Imprimiram um cartão para o presidente do Paquistão Asif Zardari na 4ª-feira. O
Paquistão tornou-se “elegível”, depois de dar sinais de que baixará a crista e
reabrirá as rotas de passagem para os comboios militares que seguem para o
Afeganistão – apesar de os EUA continuarem obcecadamente a recusar-se a pedir
desculpas formais pelo massacre de soldados paquistaneses em novembro e a
suspender os ataques mortais, com aviões-robôs, os drones, contra aldeias
paquistanesas.
O
Paquistão receberá da OTAN US$1 milhão/dia, à guisa de taxa de pedágio. E é bom
negócio? Um convite para o banquete da OTAN em Chicago, em troca de reabria as
rotas de passagem? Os principais partidos da oposição paquistaneses entendem que
não. Mas... O partido governante é sempre quem decide onde está o melhor
negócio. Além do mais, os militares paquistaneses querem que assim se faça. E
assim será feito.
Zardari
ainda não confirmou presença, mas só para fazer-se mais esperado. Mostrar-se
numa festança daquelas é questão de prestígio nacional. A OTAN não convida Zé
ninguéns: nem o presidente da China nem o presidente da Índia foram convidados
àquele congresso de bruxas em Chicago. (A Rússia foi
sondada, mas respondeu niet [em russo ‘Não !”], mas essa é outra
história complicada; e OTAN-EUA sonharam com convidar Israel, mas a Turquia
bateu pé e disse haver [em turco: ‘Não e não!”]).
A
lista de convidados da OTAN mostra a ingenuidade (ou a arrogância) do ocidente e
é como um mapa do caminho das estratégias globais ocidentais para o século 21.

──────────

### Objetivos
• 1. Explique, em uma a três frases, por que o Paquistão passou a ser considerado “elegível” segundo o texto sobre o Paquistão e a OTAN.
• 2. Escreva a continuação do texto sobre o Paquistão e a OTAN, começando logo após a última frase apresentada.

──────────

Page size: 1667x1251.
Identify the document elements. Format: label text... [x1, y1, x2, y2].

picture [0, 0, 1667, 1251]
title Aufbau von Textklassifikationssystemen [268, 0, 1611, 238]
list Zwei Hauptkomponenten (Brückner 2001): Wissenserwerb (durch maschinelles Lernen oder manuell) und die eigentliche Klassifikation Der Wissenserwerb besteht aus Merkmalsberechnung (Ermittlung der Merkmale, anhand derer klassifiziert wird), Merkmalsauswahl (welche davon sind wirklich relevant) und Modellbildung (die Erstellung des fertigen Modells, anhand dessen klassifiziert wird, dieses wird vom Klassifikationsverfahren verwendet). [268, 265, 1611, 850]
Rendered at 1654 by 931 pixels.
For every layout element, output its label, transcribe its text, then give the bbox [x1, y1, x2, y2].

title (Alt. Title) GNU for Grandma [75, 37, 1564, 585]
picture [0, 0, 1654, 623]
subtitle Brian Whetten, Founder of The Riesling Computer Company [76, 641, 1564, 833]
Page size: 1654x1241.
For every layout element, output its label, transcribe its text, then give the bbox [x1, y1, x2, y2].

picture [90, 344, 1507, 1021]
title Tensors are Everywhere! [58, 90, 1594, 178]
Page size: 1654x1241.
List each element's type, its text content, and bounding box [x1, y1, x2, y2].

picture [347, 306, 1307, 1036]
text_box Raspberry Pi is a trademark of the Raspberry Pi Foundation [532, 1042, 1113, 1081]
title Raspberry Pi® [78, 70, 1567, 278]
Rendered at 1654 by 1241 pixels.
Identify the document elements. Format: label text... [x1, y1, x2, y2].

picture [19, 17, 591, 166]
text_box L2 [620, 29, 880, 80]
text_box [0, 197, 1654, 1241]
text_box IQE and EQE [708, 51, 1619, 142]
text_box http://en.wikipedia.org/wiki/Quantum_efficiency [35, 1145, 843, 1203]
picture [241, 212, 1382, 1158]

──────────

### As respostas
• 1. O Paquistão tornou-se “elegível” porque deu sinais de que baixaria a crista e reabriria as rotas de passagem para os comboios militares que seguem para o Afeganistão. Isso aconteceu mesmo com os EUA se recusando a pedir desculpas formais pelo massacre de soldados paquistaneses em novembro e a suspender os ataques com drones contra aldeias paquistanesas.

• 2.
Que cara tem a tal lista de convidados? O mais espantoso é que, mais ou menos
como no Inferno de Dante, há “círculos”, “estações”.
No
núcleo mais hardcore, estão os 28 países-membros da OTAN. O círculo
seguinte é dos 13 países considerados “parceiros globais” da OTAN – Japão,
Coreia do Sul, Austrália, Nova Zelândia, do Pacífico Asiático; Qatar, Emirados
Árabes Unidos e Marrocos, do Oriente Médio; a Geórgia, da Eurásia; e Áustria,
Suíça, Suécia e Finlândia, do velho bom quintal europeu.
Esse
é o crème de la creme dos aliados da OTAN. As mais luminosas omissões são
a Indonésia e as Filipinas (essa última, apesar de “estado-de-frente” no
Pacífico Asiático e desejosa de espetar o dragão chinês), a Arábia Saudita
(apesar de ser a bomba de gasolina n.1 das economias ocidentais há bem mais de
meio século), o Egito, a África do Sul, o México, o Brasil e a Argentina (que
são prima-donas nas respectivas regiões). No geral, parece que a OTAN
sente-se meio desconfortável com o Grupo dos 20, que luta para constituir-se.
Jogo
de “amor-bandido”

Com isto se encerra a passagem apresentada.